▶ What is being asked:
Answer these from the HiGlass track documentation:
(a) What kind of files are gene annotation files?
(b) By default, which way does the diagonal face in the left and right configurations of the horizontal heatmap track?
(c) When log scaling is selected for a horizontal lines track, what pseudocount is added to each value?

START Supplied passage

Gene annotation files

Gene annotation files store information about exons, introns and gene names. They are sqlite3 db files with a schema that is compatible with higlass-server. Creating these files first requires a bed-like list of gene annotations:

chr5    176022802    176037131    GPRIN1    7    -    union_114787    114787    protein-coding    G protein regulated inducer of neurite outgrowth 1    176023808    176026835    176022802,176036999    176026878,176037131
chr8    56015016    56438710    XKR4    8    +    union_114786    114786    protein-coding    XK, Kell blood group complex subunit-related family, member 4    56015048    56436786    56015016,56270237,56435839    56015854,56270437,56438710

These can be generated from publicly available data as described in the clodius wiki. This bed-like file then needs to be aggregated for multiple resolutions and converted to an sqlite3 db file using clodius:

pip install clodius
clodius aggregate bedfile \
    --max-per-tile 20 --importance-column 5 \
    --assembly hg19 \
    --output-file gene-annotations.beddb
    gene-annotations.bed

Once created, the gene annotations file can be loaded into higlass:

docker exec higlass-container python higlass-server/manage.py \
  ingest_tileset \
  --filename /tmp/gene-annotations.beddb \
  --filetype beddb \
  --datatype gene-annotation \
  --coordSystem hg19 \
  --name "Gene Annotations (hg19)"

The horizontal heatmap track is similar to the regular heatmap but it is rotated 45 degrees so that the diagonal lies along the x-axis. While it shows 2D data, this view is technically a 1D track and can be added to the top, left, right, or center track regions.

In the top and bottom configurations, the default is for the diagonal to be facing down. In the left and right configurations, the default is for the diagonal to face right. This default can be changed by selecting yes on the Flip heatmap option.

Example config

  {
    "tilesetUid": "CQMd6V_cRw6iCI_-Unl3PQ",
    "server": "http://higlass.io/api/v1",
    "position": "center",
    "type": "horizontal-heatmap",
    "height": 120,
    "options": {
      "maxZoom": null,
      "labelPosition": "bottomRight",
      "colorRange": [
        "#FFFFFF","#F8E71C","#F5A623","#D0021B"
      ],
    }
  }

Options

Horizontal and vertical heatmaps have the same options as regular heatmaps. See the Heatmap section above for more information.

image

Horizontal lines tracks display 1D tiled data as a line.

Value scaling

The values in a line are scaled according to the minimum and maximum visible values in the currently visible tiles (the so-called "visible values"). If the default linear scaling is selected, then values are scaled linearly from the minimum to the maximum visible values. If log scaling is selected, then to avoid having to scale values equal to 0, a pseudocount equal to the median of the "visible" values is added to each value and values are scaled from log(median_value) to log(max_value+median_value).

END Supplied passage
START Data shown

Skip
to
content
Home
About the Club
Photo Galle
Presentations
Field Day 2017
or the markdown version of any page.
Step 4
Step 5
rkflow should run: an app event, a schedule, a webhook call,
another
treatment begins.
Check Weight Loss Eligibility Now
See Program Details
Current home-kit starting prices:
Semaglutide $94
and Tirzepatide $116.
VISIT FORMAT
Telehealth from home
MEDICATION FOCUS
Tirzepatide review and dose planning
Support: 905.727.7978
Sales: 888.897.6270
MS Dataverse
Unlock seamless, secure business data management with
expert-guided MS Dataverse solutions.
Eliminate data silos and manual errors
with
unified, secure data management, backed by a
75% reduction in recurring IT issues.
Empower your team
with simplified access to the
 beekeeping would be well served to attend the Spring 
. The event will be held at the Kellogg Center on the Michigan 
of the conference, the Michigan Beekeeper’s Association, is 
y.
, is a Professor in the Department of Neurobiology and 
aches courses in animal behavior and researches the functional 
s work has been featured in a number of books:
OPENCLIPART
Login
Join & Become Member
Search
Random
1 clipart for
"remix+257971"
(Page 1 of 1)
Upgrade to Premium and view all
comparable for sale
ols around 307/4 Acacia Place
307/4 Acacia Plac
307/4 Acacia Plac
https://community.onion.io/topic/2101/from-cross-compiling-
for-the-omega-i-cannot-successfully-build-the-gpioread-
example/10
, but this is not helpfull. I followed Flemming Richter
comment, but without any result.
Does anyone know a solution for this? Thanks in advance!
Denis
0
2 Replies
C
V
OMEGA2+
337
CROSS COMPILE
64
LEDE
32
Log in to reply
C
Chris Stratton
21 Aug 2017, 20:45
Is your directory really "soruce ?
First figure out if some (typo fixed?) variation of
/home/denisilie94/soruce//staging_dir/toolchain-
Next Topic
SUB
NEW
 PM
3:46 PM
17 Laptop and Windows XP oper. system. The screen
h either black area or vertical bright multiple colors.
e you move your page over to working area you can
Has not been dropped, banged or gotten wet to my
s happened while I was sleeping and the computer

END Data shown
START Data shown

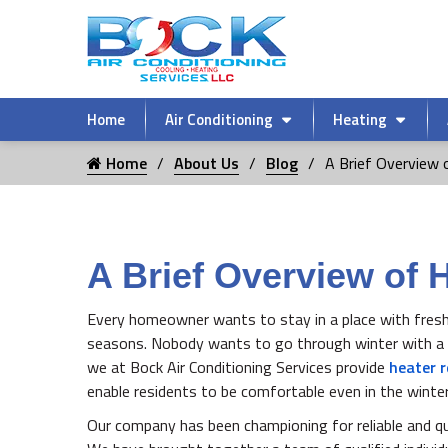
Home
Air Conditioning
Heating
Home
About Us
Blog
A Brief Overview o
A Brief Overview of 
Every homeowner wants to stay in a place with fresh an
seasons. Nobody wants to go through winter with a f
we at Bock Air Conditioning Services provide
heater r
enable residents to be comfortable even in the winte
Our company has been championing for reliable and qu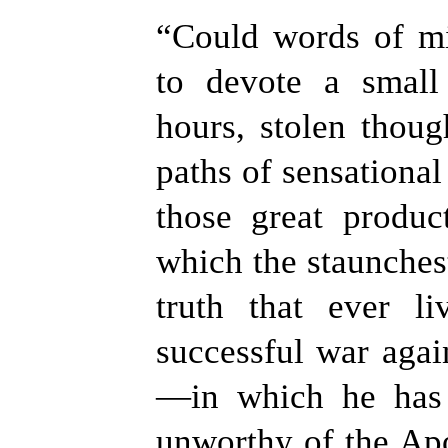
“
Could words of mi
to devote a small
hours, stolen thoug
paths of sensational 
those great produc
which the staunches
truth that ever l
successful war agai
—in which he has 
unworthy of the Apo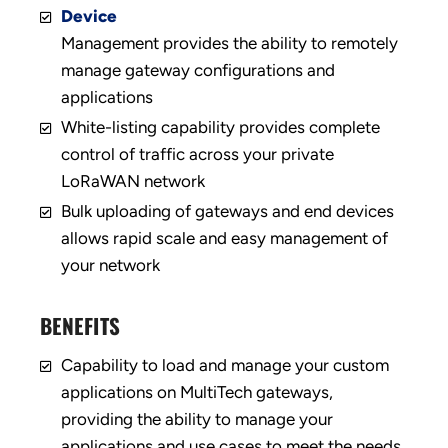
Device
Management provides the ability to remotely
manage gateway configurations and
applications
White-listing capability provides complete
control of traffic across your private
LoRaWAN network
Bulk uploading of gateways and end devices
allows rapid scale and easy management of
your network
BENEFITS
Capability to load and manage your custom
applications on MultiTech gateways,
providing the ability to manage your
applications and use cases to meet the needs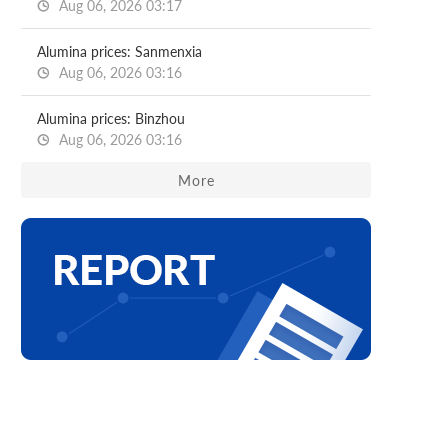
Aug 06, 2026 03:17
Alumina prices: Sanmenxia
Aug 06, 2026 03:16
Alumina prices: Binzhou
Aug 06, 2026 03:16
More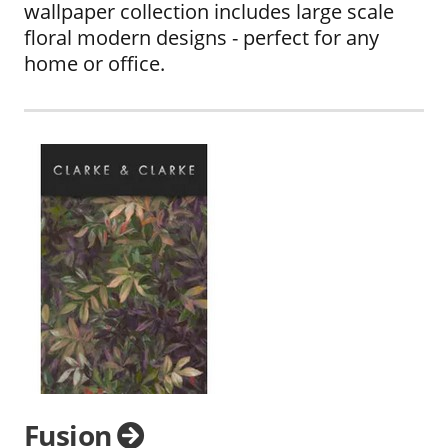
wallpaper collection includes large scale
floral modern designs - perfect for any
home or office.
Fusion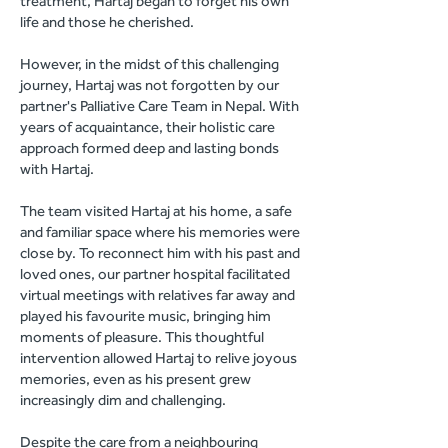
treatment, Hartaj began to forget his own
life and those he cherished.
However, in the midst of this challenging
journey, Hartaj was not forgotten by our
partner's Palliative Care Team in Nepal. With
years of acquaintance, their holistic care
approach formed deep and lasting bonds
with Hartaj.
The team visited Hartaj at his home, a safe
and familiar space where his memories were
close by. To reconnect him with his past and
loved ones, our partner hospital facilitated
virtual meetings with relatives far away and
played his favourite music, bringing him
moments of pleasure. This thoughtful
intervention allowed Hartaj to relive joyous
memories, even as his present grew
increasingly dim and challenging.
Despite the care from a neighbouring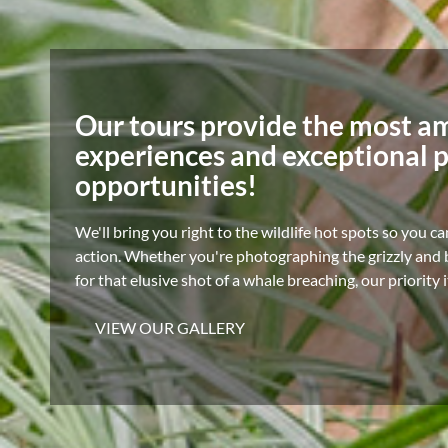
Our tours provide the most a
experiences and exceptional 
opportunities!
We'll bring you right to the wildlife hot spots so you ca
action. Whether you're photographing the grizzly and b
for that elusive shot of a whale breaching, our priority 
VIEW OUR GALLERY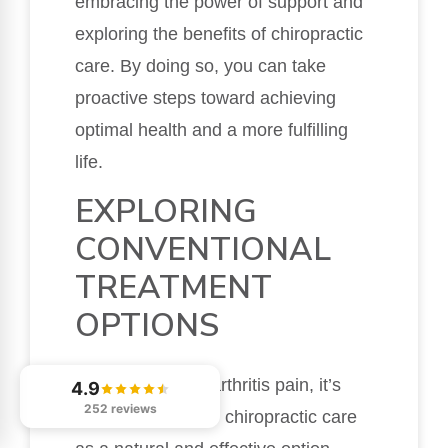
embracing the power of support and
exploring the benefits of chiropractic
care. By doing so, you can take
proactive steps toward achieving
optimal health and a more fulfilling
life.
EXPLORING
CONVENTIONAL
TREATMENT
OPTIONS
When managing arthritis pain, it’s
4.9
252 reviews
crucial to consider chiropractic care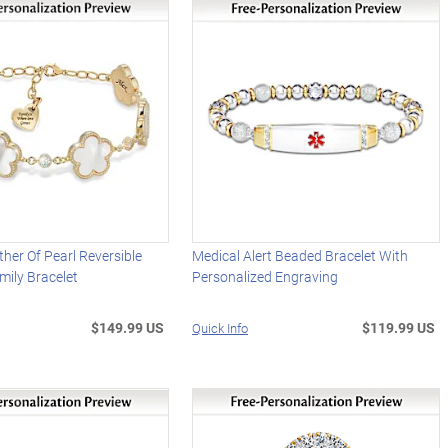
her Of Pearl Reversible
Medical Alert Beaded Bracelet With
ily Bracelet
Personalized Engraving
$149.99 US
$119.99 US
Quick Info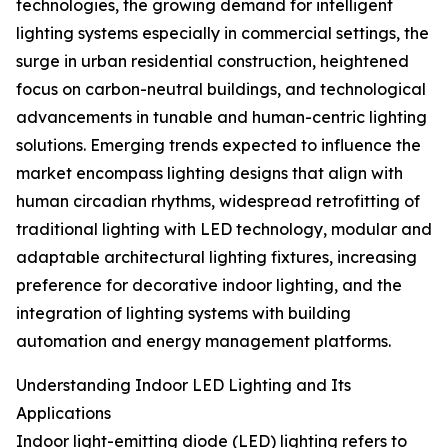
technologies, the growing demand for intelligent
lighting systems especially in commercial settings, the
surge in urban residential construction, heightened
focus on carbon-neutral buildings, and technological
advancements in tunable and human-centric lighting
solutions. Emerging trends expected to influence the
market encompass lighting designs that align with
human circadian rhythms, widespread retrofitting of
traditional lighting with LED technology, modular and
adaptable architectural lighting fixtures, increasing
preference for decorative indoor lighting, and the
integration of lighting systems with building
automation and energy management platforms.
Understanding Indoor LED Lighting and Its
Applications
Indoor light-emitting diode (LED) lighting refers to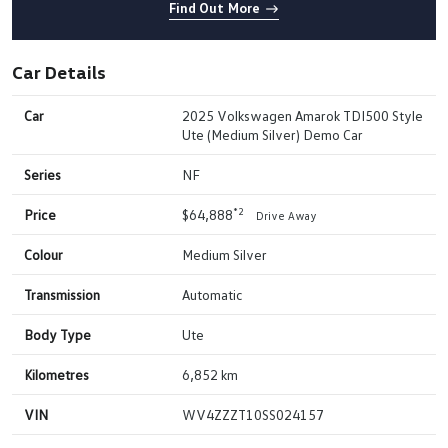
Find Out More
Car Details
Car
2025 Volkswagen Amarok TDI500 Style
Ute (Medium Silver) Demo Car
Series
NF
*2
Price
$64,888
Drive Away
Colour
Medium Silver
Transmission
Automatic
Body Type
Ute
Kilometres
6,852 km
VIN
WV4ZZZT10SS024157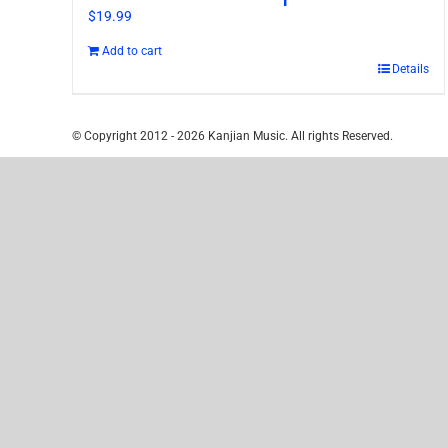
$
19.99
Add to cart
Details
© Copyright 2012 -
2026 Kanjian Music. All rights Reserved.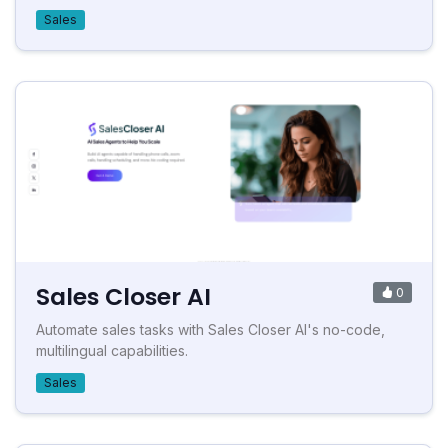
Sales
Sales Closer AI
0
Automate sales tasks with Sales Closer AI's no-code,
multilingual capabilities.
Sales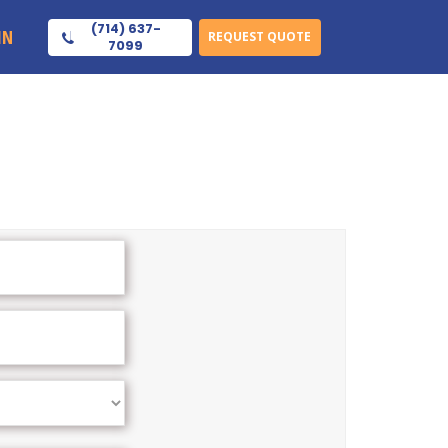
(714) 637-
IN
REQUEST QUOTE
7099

END Data shown

▶ Written reply:
(a) They are sqlite3 db files with a schema that is compatible with higlass-server.
(b) It faces right.
(c) A pseudocount equal to the median of the "visible" values.